Category Archives: Data

Book review: Building Machine Learning Systems with Python

April 22, 2014Books, Databooks, code, data, pythonFrank

I recently read the book Building Machine Learning Systems with Python by Willi Richert and Luis Pedro Coelho (disclaimer). Overall I think it is worth reading for someone who is already familiar with coding in python (and the numpy library) and is interested in using python machine learning libraries. I can’t recommended it as strongly for someone who is unfamiliar with python because the code in the book is often unpythonic (in my opinion), and the code available on the book’s website doesn’t match well with the code in the book and requires a fair bit of tweaking before you can actually run the examples.

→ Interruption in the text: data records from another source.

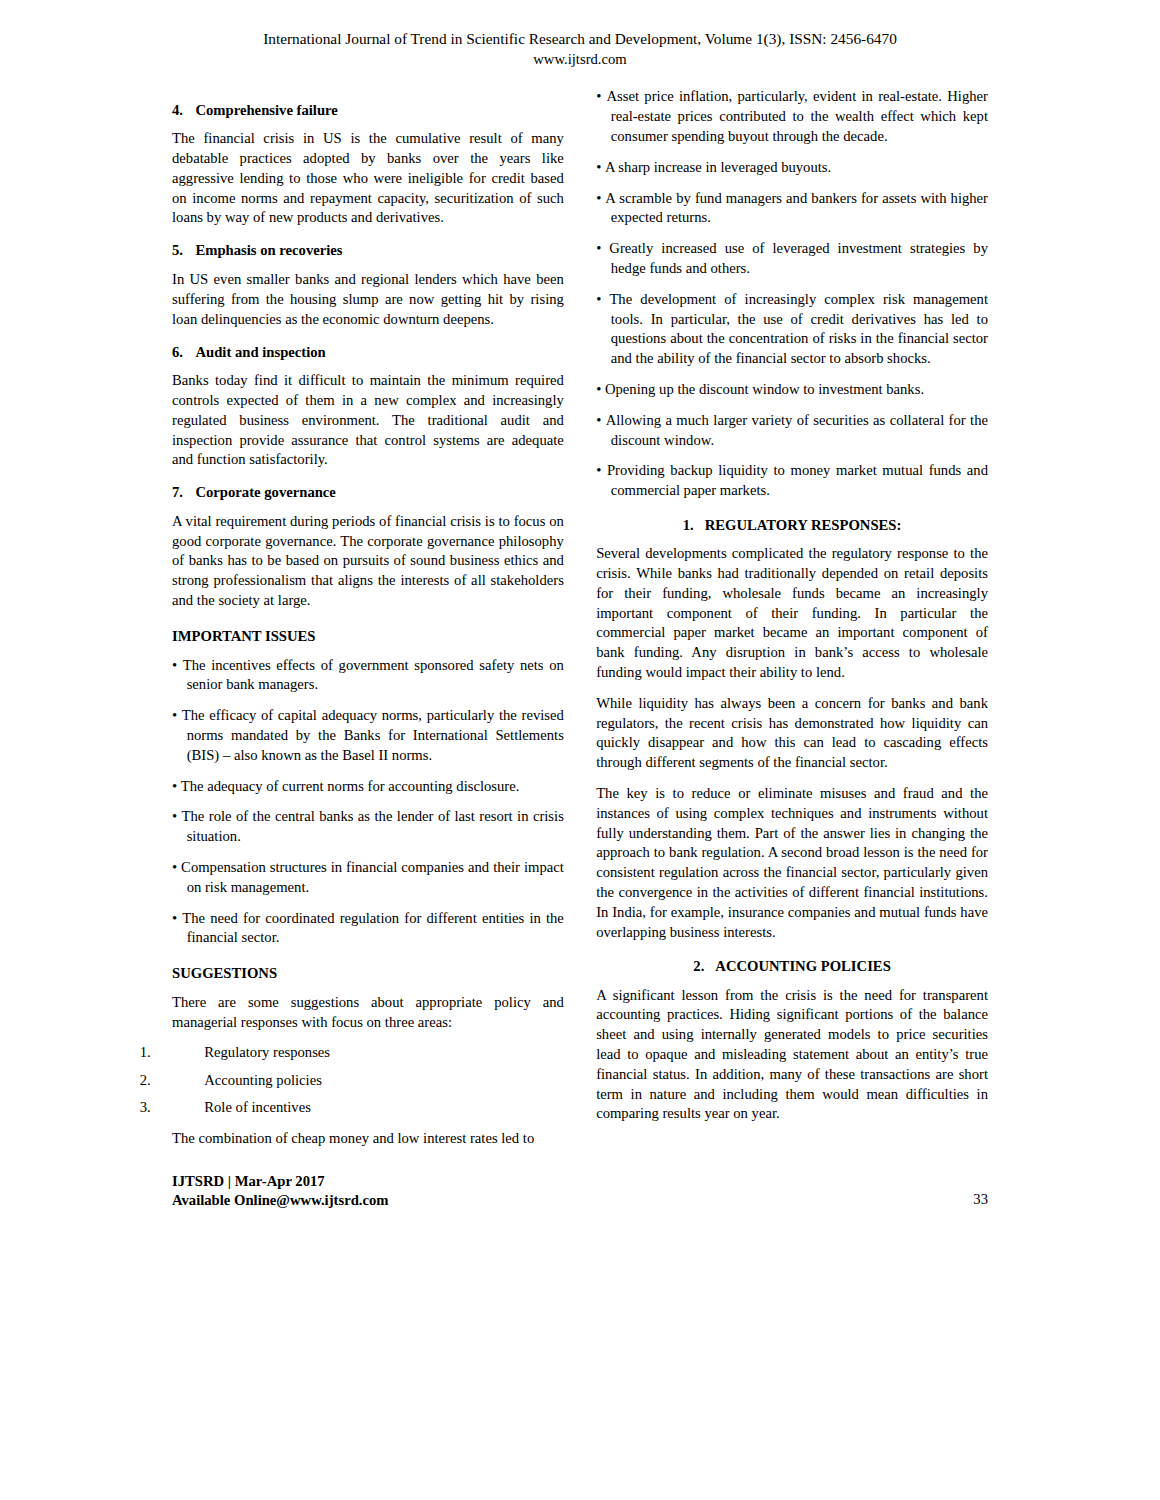International Journal of Trend in Scientific Research and Development, Volume 1(3), ISSN: 2456-6470
www.ijtsrd.com
4. Comprehensive failure
The financial crisis in US is the cumulative result of many debatable practices adopted by banks over the years like aggressive lending to those who were ineligible for credit based on income norms and repayment capacity, securitization of such loans by way of new products and derivatives.
5. Emphasis on recoveries
In US even smaller banks and regional lenders which have been suffering from the housing slump are now getting hit by rising loan delinquencies as the economic downturn deepens.
6. Audit and inspection
Banks today find it difficult to maintain the minimum required controls expected of them in a new complex and increasingly regulated business environment. The traditional audit and inspection provide assurance that control systems are adequate and function satisfactorily.
7. Corporate governance
A vital requirement during periods of financial crisis is to focus on good corporate governance. The corporate governance philosophy of banks has to be based on pursuits of sound business ethics and strong professionalism that aligns the interests of all stakeholders and the society at large.
IMPORTANT ISSUES
The incentives effects of government sponsored safety nets on senior bank managers.
The efficacy of capital adequacy norms, particularly the revised norms mandated by the Banks for International Settlements (BIS) – also known as the Basel II norms.
The adequacy of current norms for accounting disclosure.
The role of the central banks as the lender of last resort in crisis situation.
Compensation structures in financial companies and their impact on risk management.
The need for coordinated regulation for different entities in the financial sector.
SUGGESTIONS
There are some suggestions about appropriate policy and managerial responses with focus on three areas:
1. Regulatory responses
2. Accounting policies
3. Role of incentives
The combination of cheap money and low interest rates led to
Asset price inflation, particularly, evident in real-estate. Higher real-estate prices contributed to the wealth effect which kept consumer spending buyout through the decade.
A sharp increase in leveraged buyouts.
A scramble by fund managers and bankers for assets with higher expected returns.
Greatly increased use of leveraged investment strategies by hedge funds and others.
The development of increasingly complex risk management tools. In particular, the use of credit derivatives has led to questions about the concentration of risks in the financial sector and the ability of the financial sector to absorb shocks.
Opening up the discount window to investment banks.
Allowing a much larger variety of securities as collateral for the discount window.
Providing backup liquidity to money market mutual funds and commercial paper markets.
1. REGULATORY RESPONSES:
Several developments complicated the regulatory response to the crisis. While banks had traditionally depended on retail deposits for their funding, wholesale funds became an increasingly important component of their funding. In particular the commercial paper market became an important component of bank funding. Any disruption in bank’s access to wholesale funding would impact their ability to lend.
While liquidity has always been a concern for banks and bank regulators, the recent crisis has demonstrated how liquidity can quickly disappear and how this can lead to cascading effects through different segments of the financial sector.
The key is to reduce or eliminate misuses and fraud and the instances of using complex techniques and instruments without fully understanding them. Part of the answer lies in changing the approach to bank regulation. A second broad lesson is the need for consistent regulation across the financial sector, particularly given the convergence in the activities of different financial institutions. In India, for example, insurance companies and mutual funds have overlapping business interests.
2. ACCOUNTING POLICIES
A significant lesson from the crisis is the need for transparent accounting practices. Hiding significant portions of the balance sheet and using internally generated models to price securities lead to opaque and misleading statement about an entity’s true financial status. In addition, many of these transactions are short term in nature and including them would mean difficulties in comparing results year on year.
IJTSRD | Mar-Apr 2017
Available Online@www.ijtsrd.com
33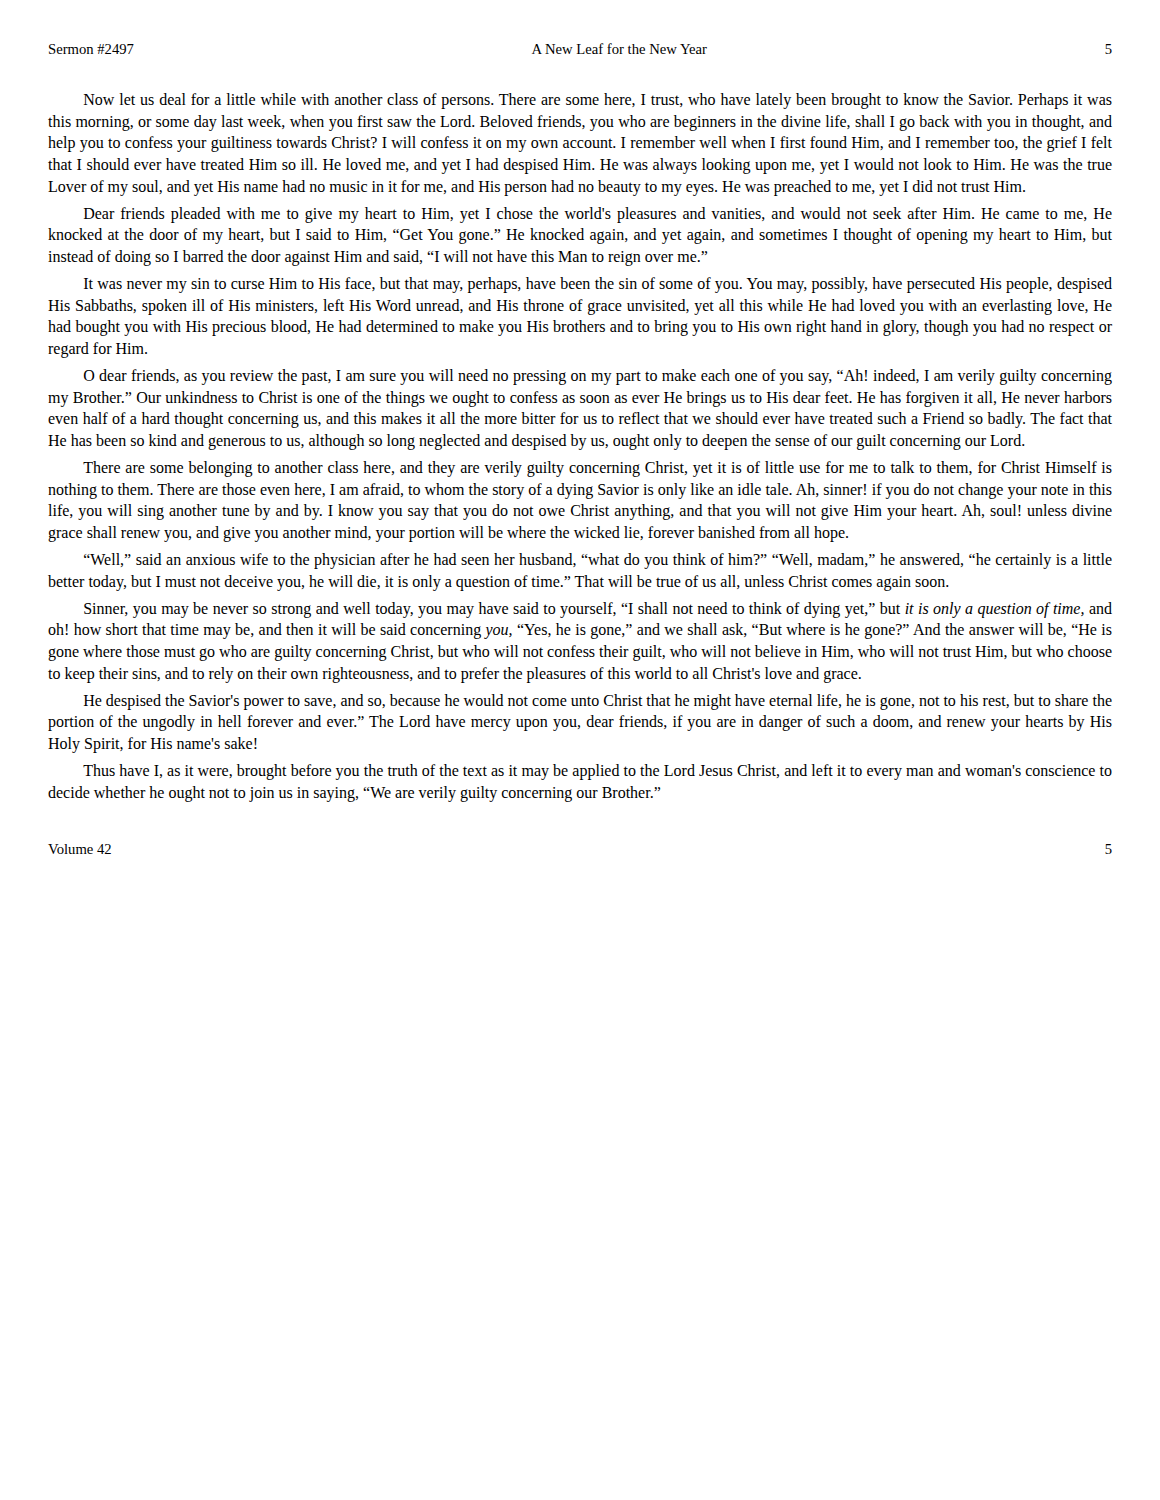Sermon #2497 A New Leaf for the New Year 5
Now let us deal for a little while with another class of persons. There are some here, I trust, who have lately been brought to know the Savior. Perhaps it was this morning, or some day last week, when you first saw the Lord. Beloved friends, you who are beginners in the divine life, shall I go back with you in thought, and help you to confess your guiltiness towards Christ? I will confess it on my own account. I remember well when I first found Him, and I remember too, the grief I felt that I should ever have treated Him so ill. He loved me, and yet I had despised Him. He was always looking upon me, yet I would not look to Him. He was the true Lover of my soul, and yet His name had no music in it for me, and His person had no beauty to my eyes. He was preached to me, yet I did not trust Him.
Dear friends pleaded with me to give my heart to Him, yet I chose the world's pleasures and vanities, and would not seek after Him. He came to me, He knocked at the door of my heart, but I said to Him, “Get You gone.” He knocked again, and yet again, and sometimes I thought of opening my heart to Him, but instead of doing so I barred the door against Him and said, “I will not have this Man to reign over me.”
It was never my sin to curse Him to His face, but that may, perhaps, have been the sin of some of you. You may, possibly, have persecuted His people, despised His Sabbaths, spoken ill of His ministers, left His Word unread, and His throne of grace unvisited, yet all this while He had loved you with an everlasting love, He had bought you with His precious blood, He had determined to make you His brothers and to bring you to His own right hand in glory, though you had no respect or regard for Him.
O dear friends, as you review the past, I am sure you will need no pressing on my part to make each one of you say, “Ah! indeed, I am verily guilty concerning my Brother.” Our unkindness to Christ is one of the things we ought to confess as soon as ever He brings us to His dear feet. He has forgiven it all, He never harbors even half of a hard thought concerning us, and this makes it all the more bitter for us to reflect that we should ever have treated such a Friend so badly. The fact that He has been so kind and generous to us, although so long neglected and despised by us, ought only to deepen the sense of our guilt concerning our Lord.
There are some belonging to another class here, and they are verily guilty concerning Christ, yet it is of little use for me to talk to them, for Christ Himself is nothing to them. There are those even here, I am afraid, to whom the story of a dying Savior is only like an idle tale. Ah, sinner! if you do not change your note in this life, you will sing another tune by and by. I know you say that you do not owe Christ anything, and that you will not give Him your heart. Ah, soul! unless divine grace shall renew you, and give you another mind, your portion will be where the wicked lie, forever banished from all hope.
“Well,” said an anxious wife to the physician after he had seen her husband, “what do you think of him?” “Well, madam,” he answered, “he certainly is a little better today, but I must not deceive you, he will die, it is only a question of time.” That will be true of us all, unless Christ comes again soon.
Sinner, you may be never so strong and well today, you may have said to yourself, “I shall not need to think of dying yet,” but it is only a question of time, and oh! how short that time may be, and then it will be said concerning you, “Yes, he is gone,” and we shall ask, “But where is he gone?” And the answer will be, “He is gone where those must go who are guilty concerning Christ, but who will not confess their guilt, who will not believe in Him, who will not trust Him, but who choose to keep their sins, and to rely on their own righteousness, and to prefer the pleasures of this world to all Christ's love and grace.
He despised the Savior's power to save, and so, because he would not come unto Christ that he might have eternal life, he is gone, not to his rest, but to share the portion of the ungodly in hell forever and ever.” The Lord have mercy upon you, dear friends, if you are in danger of such a doom, and renew your hearts by His Holy Spirit, for His name's sake!
Thus have I, as it were, brought before you the truth of the text as it may be applied to the Lord Jesus Christ, and left it to every man and woman's conscience to decide whether he ought not to join us in saying, “We are verily guilty concerning our Brother.”
Volume 42 5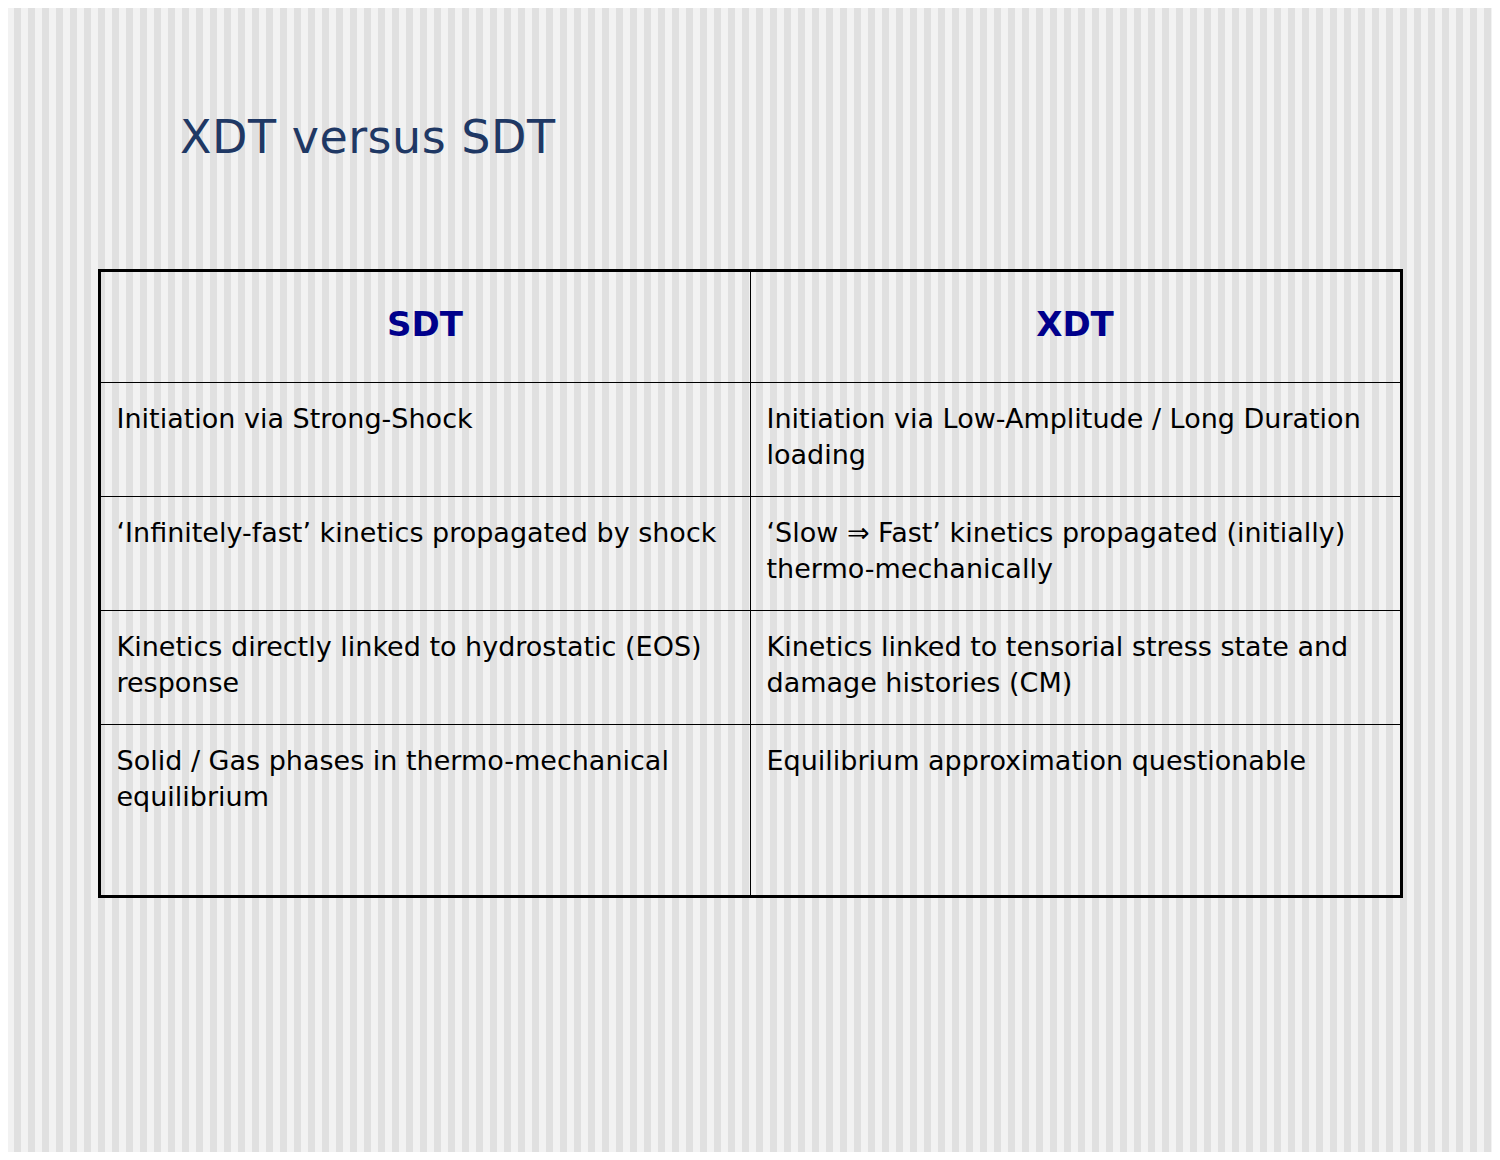XDT versus SDT
| SDT | XDT |
| --- | --- |
| Initiation via Strong-Shock | Initiation via Low-Amplitude / Long Duration loading |
| ‘Infinitely-fast’ kinetics propagated by shock | ‘Slow ⇒ Fast’ kinetics propagated (initially) thermo-mechanically |
| Kinetics directly linked to hydrostatic (EOS) response | Kinetics linked to tensorial stress state and damage histories (CM) |
| Solid / Gas phases in thermo-mechanical equilibrium | Equilibrium approximation questionable |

I especially enjoyed exploring the gensim library, which is touched on in the book. I also liked the approach taken in the book of building and analyzing machine learning systems as an iterative process, exploring models and features to converge on a good solution.

One thing I think could improve the code in the book is better variable names. For example the following code is needlessly cryptic:

dense = np.zeros( (len(topics), 100), float)
for ti,t in enumerate(topics):
    for tj,v in t:
        dense[ti,tj] = v

There is also a blundering use of a list comprehension to reshape a numpy array:

x = np.array([[v] for v in x])

Using the built in reshape method is more memory efficient, easier to read, and 1,000 times faster:

In [25]: x.shape
Out[25]: (506L,)

In [26]: %timeit y = np.array([[v] for v in x])
100 loops, best of 3: 4.07 ms per loop

In [27]: %timeit y = x.reshape((x.size, 1)).copy()
100000 loops, best of 3: 4.09 µs per loop

Singular Value Decomposition

March 20, 2014Datacode, data, pythonFrank

In the Statistical Computing class I took last fall, a matrix decomposition called the singular value decomposition came up briefly as a way to classify similar objects. I wanted to learn more about it but I couldn’t find a resource that was exactly what I wanted, so I decided to create one. I wrote up two IPython Notebooks about singular value decomposition, one is an introduction to the concept and an example application to classifying research articles, the other deals with image compression. The notebooks are viewable at the links below. You can also download the code from these links:

Singular Value Decomposition and Applications

Singular Value Decomposition of an Image

Machine Learning Class

March 9, 2014Datacode, dataFrank

I recently started taking another online class, Machine Learning. Like the database class I took previously (blog entry) it is from Stanford. Unlike the database class, it is offered through coursera, a for-profit company co-founded by the Professor for the course, Andrew Ng. The for-profit aspect really came into focus when I got an email offering “Free $25 Promotional Code for Machine Learning Tutoring!”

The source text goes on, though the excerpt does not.